• [PROBLEM DESCRIPTION]
Transcribe the entries below exactly; leave every image out.
--- RECORDS FOR THE EXERCISE ---
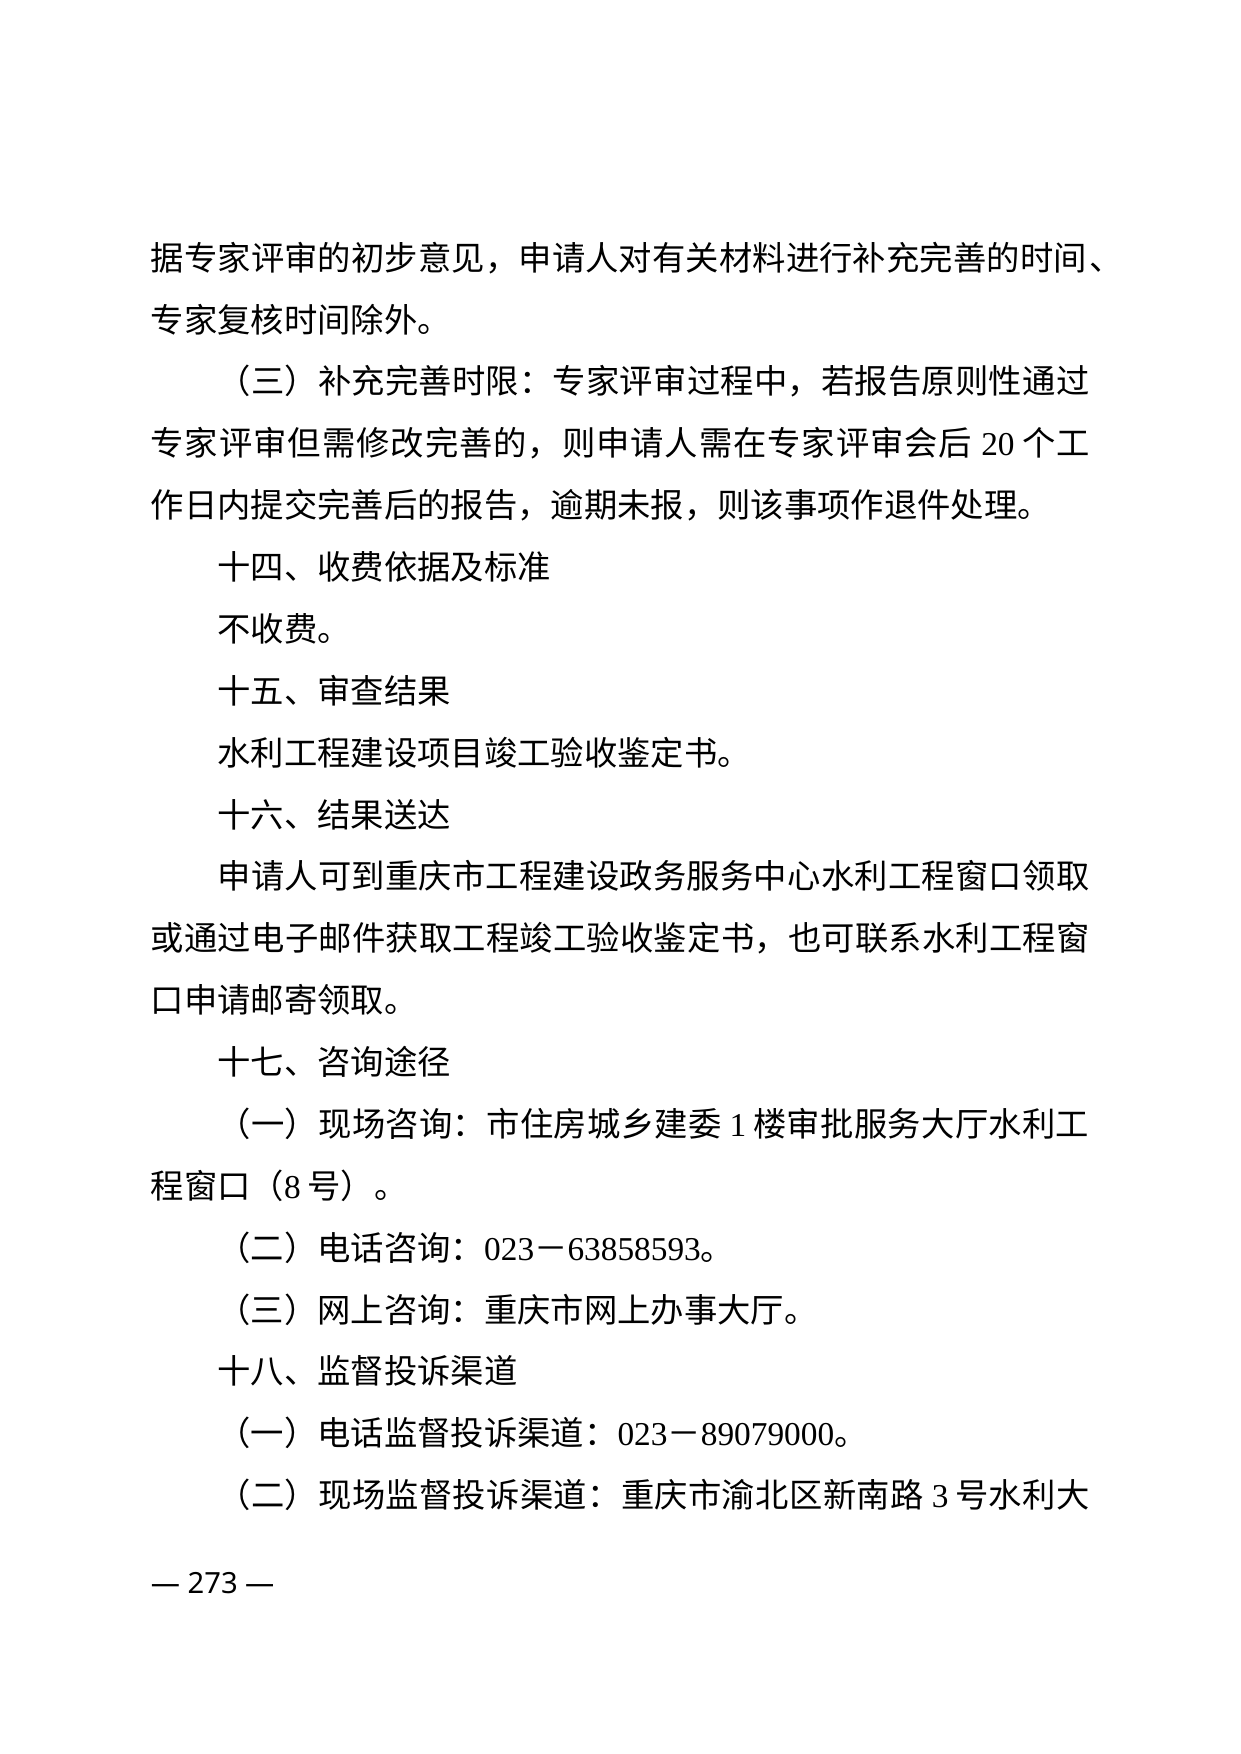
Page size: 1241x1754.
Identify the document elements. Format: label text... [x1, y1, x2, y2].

text 不收费。 [151, 592, 1089, 654]
text 申请人可到重庆市工程建设政务服务中心水利工程窗口领取或通过电子邮件获取工程竣工验收鉴定书，也可联系水利工程窗口申请邮寄领取。 [151, 839, 1089, 1025]
text （一）电话监督投诉渠道：023－89079000。 [151, 1396, 1089, 1458]
text 十五、审查结果 [151, 654, 1089, 716]
text （一）现场咨询：市住房城乡建委1楼审批服务大厅水利工程窗口（8号）。 [151, 1087, 1089, 1211]
text 十四、收费依据及标准 [151, 530, 1089, 592]
text （三）补充完善时限：专家评审过程中，若报告原则性通过专家评审但需修改完善的，则申请人需在专家评审会后20个工作日内提交完善后的报告，逾期未报，则该事项作退件处理。 [151, 344, 1089, 530]
text 十六、结果送达 [151, 777, 1089, 839]
text （三）网上咨询：重庆市网上办事大厅。 [151, 1272, 1089, 1334]
text 十七、咨询途径 [151, 1025, 1089, 1087]
text 水利工程建设项目竣工验收鉴定书。 [151, 716, 1089, 777]
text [151, 221, 1089, 344]
text （二）电话咨询：023－63858593。 [151, 1211, 1089, 1272]
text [151, 1458, 1089, 1520]
text 十八、监督投诉渠道 [151, 1334, 1089, 1396]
---
• [RESULT OF THE EXERCISE]
Page size: 1241x1754.
Identify the document elements. Format: label text... [x1, y1, x2, y2].

text 不收费。 [151, 592, 1089, 654]
text 申请人可到重庆市工程建设政务服务中心水利工程窗口领取或通过电子邮件获取工程竣工验收鉴定书，也可联系水利工程窗口申请邮寄领取。 [151, 839, 1089, 1025]
text （一）电话监督投诉渠道：023－89079000。 [151, 1396, 1089, 1458]
text 十五、审查结果 [151, 654, 1089, 716]
text （一）现场咨询：市住房城乡建委1楼审批服务大厅水利工程窗口（8号）。 [151, 1087, 1089, 1211]
text 十四、收费依据及标准 [151, 530, 1089, 592]
text （三）补充完善时限：专家评审过程中，若报告原则性通过专家评审但需修改完善的，则申请人需在专家评审会后20个工作日内提交完善后的报告，逾期未报，则该事项作退件处理。 [151, 344, 1089, 530]
text 十六、结果送达 [151, 777, 1089, 839]
text （三）网上咨询：重庆市网上办事大厅。 [151, 1272, 1089, 1334]
text 十七、咨询途径 [151, 1025, 1089, 1087]
text 水利工程建设项目竣工验收鉴定书。 [151, 716, 1089, 777]
text [151, 221, 1089, 344]
text （二）电话咨询：023－63858593。 [151, 1211, 1089, 1272]
text [151, 1458, 1089, 1520]
text 十八、监督投诉渠道 [151, 1334, 1089, 1396]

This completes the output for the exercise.